Yeah, so there's thousands of pounds of food I lift every day.
This selection is amazing.
Like, I'm looking at these yams.
They're gorgeous.
The tomatoes are gorgeous.
It's not just shelf stable things.
They have fresh meat, fresh produce.
So nice.
They even have, like, toilet paper and paper towels for our neighbors and us.
Anyone is welcome to come and get supplies from that truck.
I like their fresh produce.
My kids love apples and everything, so it's very helpful because the produce can be very expensive.
When this is available, it's such a blessing.
In order to answer the growing need for services.
The crew with the Wood Street Food Pantry will soon be moving to a larger facility.
The new facility is at 813 South Avenue and we bought it last May.
A year ago in May.
It will allow us to put all of our operation on one floor.
Right now we have refrigerators here.
We have them in the garage, we have them in a storeroom, and we have an outside refrigerator.
Our neighbors, when they come for food, have to walk through, have to wait outside in all weather and then walk through and you know, basically wait for someone else.
This will allow people to wait inside.
It will put all of our food in one location, so that we can better assess what we have and what we need, and it will provide safer places to unload the food off street.
We get to see kids grow up over the years, and it does more than just provide food.

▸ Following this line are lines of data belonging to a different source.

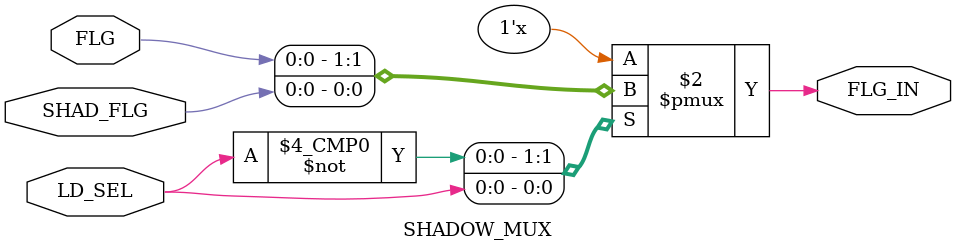
<source format=sv>
`timescale 1ns / 1ps

module SHADOW_MUX(
    input logic FLG,
    input logic LD_SEL,
    input logic SHAD_FLG,
    output logic FLG_IN
    );
    
always_comb begin
case(LD_SEL)
    1'b0: FLG_IN = FLG;
    1'b1: FLG_IN = SHAD_FLG;
endcase
end
endmodule

</source>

It provides a sense of community and knowing your neighbors.
What do you love most about your job?
I love meeting the people.
I love knowing that I'm doing something good for my neighbors, and I love helping people give money to a cause they believe in because they want to do it.
That's why community is right there in our name, Wilkinsburg Community Ministry.
We are about serving our community.
We're about being a part of our community.